Regardless of what side of this fence you’re on you should know that it didn’t have to be as complex or as involved or as strange or complicated a story as it wound up being. This one act, written by a woman who had never been in trouble her whole career, generated no less than one formal disciplinary hearing, two hearing officer decisions, two Supreme Court decisions, one Appellate Court decision (possibly another), and very probably, one decision from the highest court in New York State: The Court of Appeals. Department lawyers have made their career on Rubino’s case. Judges and hearing officers have been able to book long vacations with the money they’ve earned hearing and deciding her professional fate. At one time, newspaper reporters and editors considered her’s the ‘go to’ story during a slow news week and many interested parties have spent many a difficult hour wondering where the proper precedent of her case, sure to effect teachers across the entire state, should be set.
All for one comment, made on one day in June.
Pundits take note: This is how the nation’s largest school district treats its good teachers. It humiliates them in the press. It moves to fire them, then fights tooth and nail to make sure they stay fired.
But also note that they will no longer be facing this shame and abuse alone.
We urge the department to accept the decision of the court and let Ms. Rubino go back to work. Ms. Rubino has won her case at the appellate level with a unanimous opinion and the Court of Appeals is extremely unlikely to even agree to hear a department appeal, much less overturn the decision. Any further action by the department would be a waste of time, energy and our taxpayer money -money that could be spent teaching children. Efforts to keep her fired should be dropped and she return to her to the classroom where she belongs.

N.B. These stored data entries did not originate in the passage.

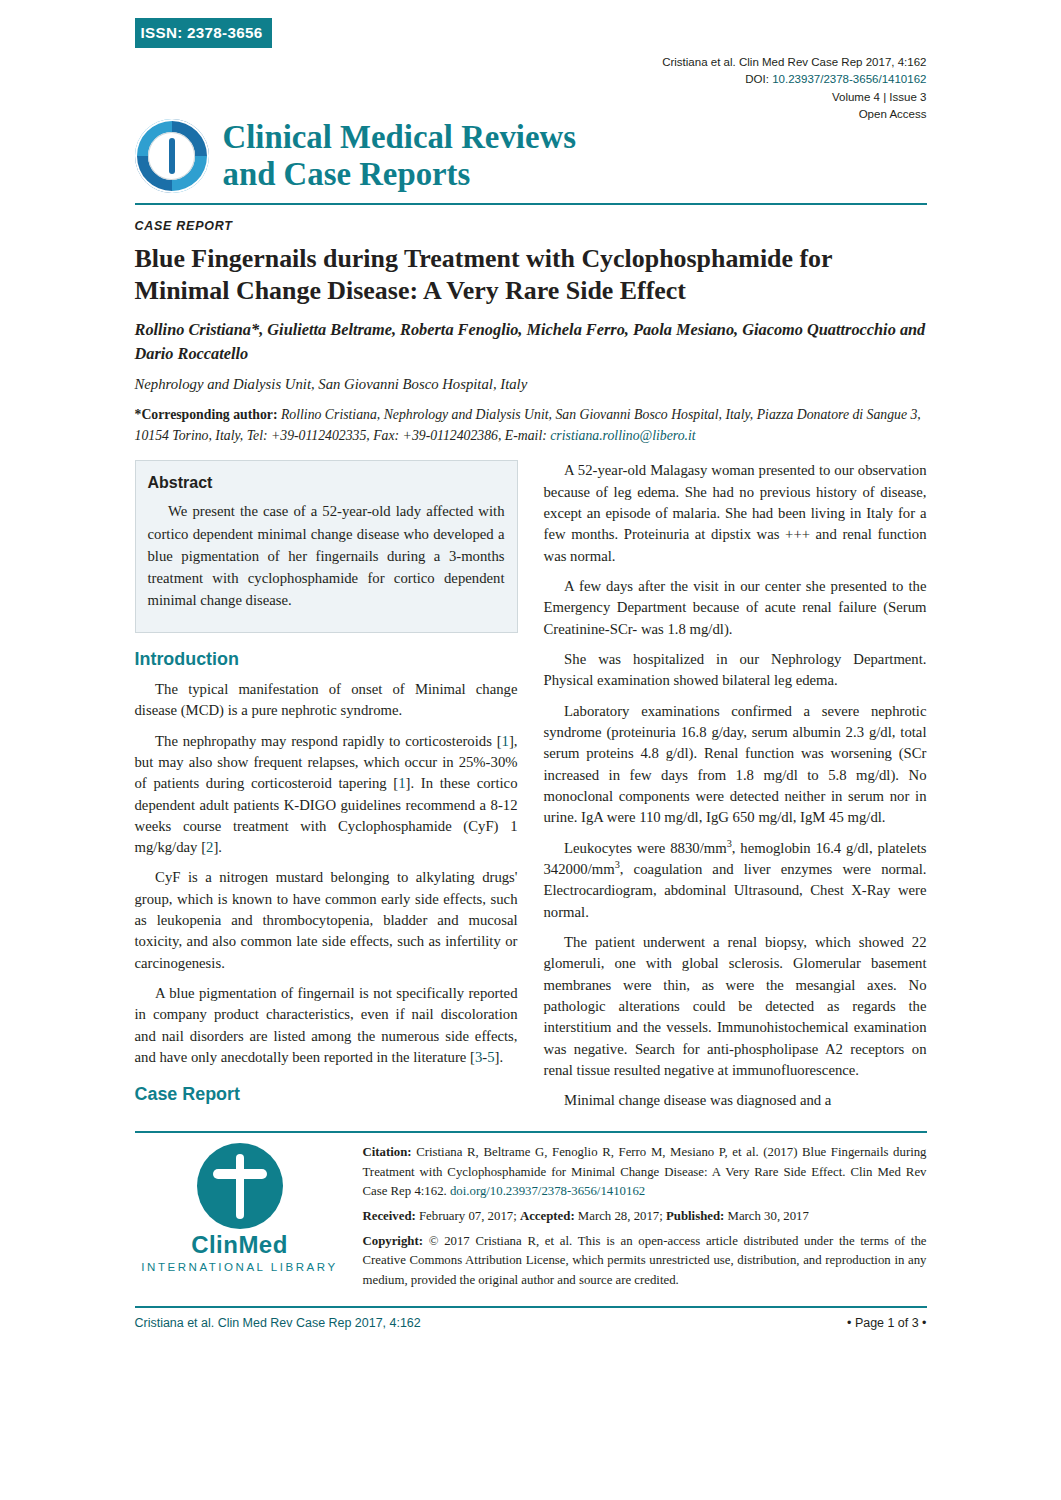ISSN: 2378-3656
Cristiana et al. Clin Med Rev Case Rep 2017, 4:162
DOI: 10.23937/2378-3656/1410162
Volume 4 | Issue 3
Open Access
Clinical Medical Reviews
and Case Reports
Case Report
Blue Fingernails during Treatment with Cyclophosphamide for Minimal Change Disease: A Very Rare Side Effect
Rollino Cristiana*, Giulietta Beltrame, Roberta Fenoglio, Michela Ferro, Paola Mesiano, Giacomo Quattrocchio and Dario Roccatello
Nephrology and Dialysis Unit, San Giovanni Bosco Hospital, Italy
*Corresponding author: Rollino Cristiana, Nephrology and Dialysis Unit, San Giovanni Bosco Hospital, Italy, Piazza Donatore di Sangue 3, 10154 Torino, Italy, Tel: +39-0112402335, Fax: +39-0112402386, E-mail: cristiana.rollino@libero.it
Abstract
We present the case of a 52-year-old lady affected with cortico dependent minimal change disease who developed a blue pigmentation of her fingernails during a 3-months treatment with cyclophosphamide for cortico dependent minimal change disease.
Introduction
The typical manifestation of onset of Minimal change disease (MCD) is a pure nephrotic syndrome.
The nephropathy may respond rapidly to corticosteroids [1], but may also show frequent relapses, which occur in 25%-30% of patients during corticosteroid tapering [1]. In these cortico dependent adult patients K-DIGO guidelines recommend a 8-12 weeks course treatment with Cyclophosphamide (CyF) 1 mg/kg/day [2].
CyF is a nitrogen mustard belonging to alkylating drugs' group, which is known to have common early side effects, such as leukopenia and thrombocytopenia, bladder and mucosal toxicity, and also common late side effects, such as infertility or carcinogenesis.
A blue pigmentation of fingernail is not specifically reported in company product characteristics, even if nail discoloration and nail disorders are listed among the numerous side effects, and have only anecdotally been reported in the literature [3-5].
Case Report
A 52-year-old Malagasy woman presented to our observation because of leg edema. She had no previous history of disease, except an episode of malaria. She had been living in Italy for a few months. Proteinuria at dipstix was +++ and renal function was normal.
A few days after the visit in our center she presented to the Emergency Department because of acute renal failure (Serum Creatinine-SCr- was 1.8 mg/dl).
She was hospitalized in our Nephrology Department. Physical examination showed bilateral leg edema.
Laboratory examinations confirmed a severe nephrotic syndrome (proteinuria 16.8 g/day, serum albumin 2.3 g/dl, total serum proteins 4.8 g/dl). Renal function was worsening (SCr increased in few days from 1.8 mg/dl to 5.8 mg/dl). No monoclonal components were detected neither in serum nor in urine. IgA were 110 mg/dl, IgG 650 mg/dl, IgM 45 mg/dl.
Leukocytes were 8830/mm3, hemoglobin 16.4 g/dl, platelets 342000/mm3, coagulation and liver enzymes were normal. Electrocardiogram, abdominal Ultrasound, Chest X-Ray were normal.
The patient underwent a renal biopsy, which showed 22 glomeruli, one with global sclerosis. Glomerular basement membranes were thin, as were the mesangial axes. No pathologic alterations could be detected as regards the interstitium and the vessels. Immunohistochemical examination was negative. Search for anti-phospholipase A2 receptors on renal tissue resulted negative at immunofluorescence.
Minimal change disease was diagnosed and a
Clin Med
INTERNATIONAL LIBRARY
Citation: Cristiana R, Beltrame G, Fenoglio R, Ferro M, Mesiano P, et al. (2017) Blue Fingernails during Treatment with Cyclophosphamide for Minimal Change Disease: A Very Rare Side Effect. Clin Med Rev Case Rep 4:162. doi.org/10.23937/2378-3656/1410162
Received: February 07, 2017; Accepted: March 28, 2017; Published: March 30, 2017
Copyright: © 2017 Cristiana R, et al. This is an open-access article distributed under the terms of the Creative Commons Attribution License, which permits unrestricted use, distribution, and reproduction in any medium, provided the original author and source are credited.
Cristiana et al. Clin Med Rev Case Rep 2017, 4:162
• Page 1 of 3 •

We further call upon our brothers and sisters who lead the union to step up to the plate and work out a final resolution with the department -one that includes Ms. Rubino’s return to duty next month, at the conclusion of her suspension . We are not concerned with arguments as to whether leadership is weak or unwilling to protect teachers like Rubino. In fact, given the current political climate, we certainly know that it is no small task. But when we hear of the stories of other teachers, like Francesco Portelos, and Harris Lirtzman, we conclude that there is a need strengthen, not weaken, collective bargaining protections for teachers in general, and for Ms. Rubino in particular, so that one inappropriate comment, made from home, (after a fifteen year spotless record of public service) does not immediately lead to termination.